Summary: SD 1371 — Norfolk County Sheriff's Office Q3 2024 Population Report

SD 1371, titled Norfolk County Sheriff's Office Q3 2024 Population Report, was introduced on January 21, 2025 and placed on file. The bill appears to codify and standardize quarterly population reporting requirements for Massachusetts sheriffs’ offices, aligning with existing statutory language in Chapter 126, Section 40, and leveraging data from the Commonwealth’s Criminal Justice Cross-Tracking System.

Purpose and intent

  • Establish a formal, quarterly reporting obligation for each sheriff’s office to document population data for individuals committed to jails or houses of correction.
  • Promote transparency and data-driven oversight of jail populations by providing aggregated, non-identifiable data to state and legislative leadership.

Key provisions

  • Quarterly Population Reports: Sheriff’s offices must compile and deliver an aggregate quarterly report covering the entire reporting period, with no identifying information about individual inmates.
  • Required data elements (for each person):
    • Probation Central File (PCF) number
    • State Identification Number (SID), if available
    • Race and ethnicity
    • Offense-Based Tracking Number (OBTN)
    • Type of release
    • Type of admission
    • Length of sentence
    • Jail credit from pretrial incarceration
    • Earned time
    • Program participation and outcomes during incarceration
    • Case disposition
    • Bail amount or reason if no bail set
  • Reporting recipients: The report must be delivered to the Secretary of Public Safety and Security, the chairs of both the House and Senate Joint Committees on the Judiciary, the chairs of the Joint Committee on Public Safety and Homeland Security, and the clerks of the House and Senate.
  • Data source: Reports rely on data from the Commonwealth Criminal Justice Cross-Tracking System (CJCTS); produced in partnership with the Executive Office of Public Safety & Security.

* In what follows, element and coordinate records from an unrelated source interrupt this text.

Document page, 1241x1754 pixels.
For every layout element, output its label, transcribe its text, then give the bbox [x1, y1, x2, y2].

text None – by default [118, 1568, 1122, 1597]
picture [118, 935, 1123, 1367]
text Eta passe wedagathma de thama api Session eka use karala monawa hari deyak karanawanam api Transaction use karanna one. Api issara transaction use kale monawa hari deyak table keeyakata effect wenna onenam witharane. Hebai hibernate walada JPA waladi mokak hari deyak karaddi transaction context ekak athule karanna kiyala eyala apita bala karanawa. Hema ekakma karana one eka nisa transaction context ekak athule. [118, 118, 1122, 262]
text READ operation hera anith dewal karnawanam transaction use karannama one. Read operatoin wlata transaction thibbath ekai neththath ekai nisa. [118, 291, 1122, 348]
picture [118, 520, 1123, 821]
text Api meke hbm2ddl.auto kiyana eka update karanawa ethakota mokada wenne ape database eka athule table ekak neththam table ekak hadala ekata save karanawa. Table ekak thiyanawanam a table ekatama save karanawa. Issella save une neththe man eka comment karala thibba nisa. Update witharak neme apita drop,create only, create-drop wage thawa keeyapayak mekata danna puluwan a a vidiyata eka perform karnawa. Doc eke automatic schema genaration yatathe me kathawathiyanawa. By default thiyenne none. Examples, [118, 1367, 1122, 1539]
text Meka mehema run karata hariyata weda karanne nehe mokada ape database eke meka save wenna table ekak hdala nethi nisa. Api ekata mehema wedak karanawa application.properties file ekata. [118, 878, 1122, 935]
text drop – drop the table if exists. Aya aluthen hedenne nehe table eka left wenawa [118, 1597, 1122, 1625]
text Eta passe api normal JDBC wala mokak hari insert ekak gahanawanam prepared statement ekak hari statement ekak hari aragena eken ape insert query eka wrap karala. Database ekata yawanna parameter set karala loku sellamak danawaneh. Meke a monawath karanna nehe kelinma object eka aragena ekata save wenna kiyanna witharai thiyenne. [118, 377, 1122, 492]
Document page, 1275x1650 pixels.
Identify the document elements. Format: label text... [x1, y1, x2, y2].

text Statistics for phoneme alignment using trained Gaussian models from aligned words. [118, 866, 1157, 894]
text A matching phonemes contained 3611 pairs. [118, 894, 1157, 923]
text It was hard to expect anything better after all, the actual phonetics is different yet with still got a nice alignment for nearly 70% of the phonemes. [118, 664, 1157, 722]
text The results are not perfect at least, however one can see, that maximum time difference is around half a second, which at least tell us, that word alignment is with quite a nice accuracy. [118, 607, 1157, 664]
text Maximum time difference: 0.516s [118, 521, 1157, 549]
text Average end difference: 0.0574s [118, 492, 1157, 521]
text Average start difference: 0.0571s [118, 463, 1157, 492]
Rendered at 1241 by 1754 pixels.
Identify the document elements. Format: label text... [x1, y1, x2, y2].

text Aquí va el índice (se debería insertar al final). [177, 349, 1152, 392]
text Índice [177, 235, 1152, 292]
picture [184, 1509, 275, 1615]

Data definitions (context)

  • PCF number: Probation Service identifier, not linked to fingerprint data.
  • SID: Ten-character state ID from the AFIS system, tied to fingerprinting.
  • OBTN: Unique event identifier linking fingerprints/arrest/custody events.

Data limitations and notes

  • The statute requires three data points (case disposition, bail amount, and bail-logic when no bail is set) that originate with the Trial Court. Sheriffs do not own these fields, so early implementation may require refinement and coordination with the Trial Court and EOPSS to enable electronic retrieval via CJCTS.
  • The bill acknowledges privacy by restricting reports to aggregate, non-identifying data.

Timeline and procedural aspects

  • The bill frames a continuous, quarterly cycle and reporting cadence aligned with existing statutory requirements, with data to be compiled and sent after each quarter.

Affected entities

  • Massachusetts Sheriffs’ Offices (including Norfolk County)
  • Commonwealth agencies: Secretary of Public Safety and Security; Trial Court; EOPSS
  • Legislative bodies: Joint Committees on the Judiciary and on Public Safety and Homeland Security; clerks of the House and Senate

Potential impact

  • Improves consistency and comparability of jail population data across counties.
  • Enhances oversight and accountability by providing standardized metrics on admissions, releases, sentencing, program outcomes, and bail-related factors.
  • May require interagency data coordination to address gaps in data ownership (notably case disposition, bail details).

Status: Placed on file (2025-01-21).

Compiled from official sources — confirm details with the bill’s official record.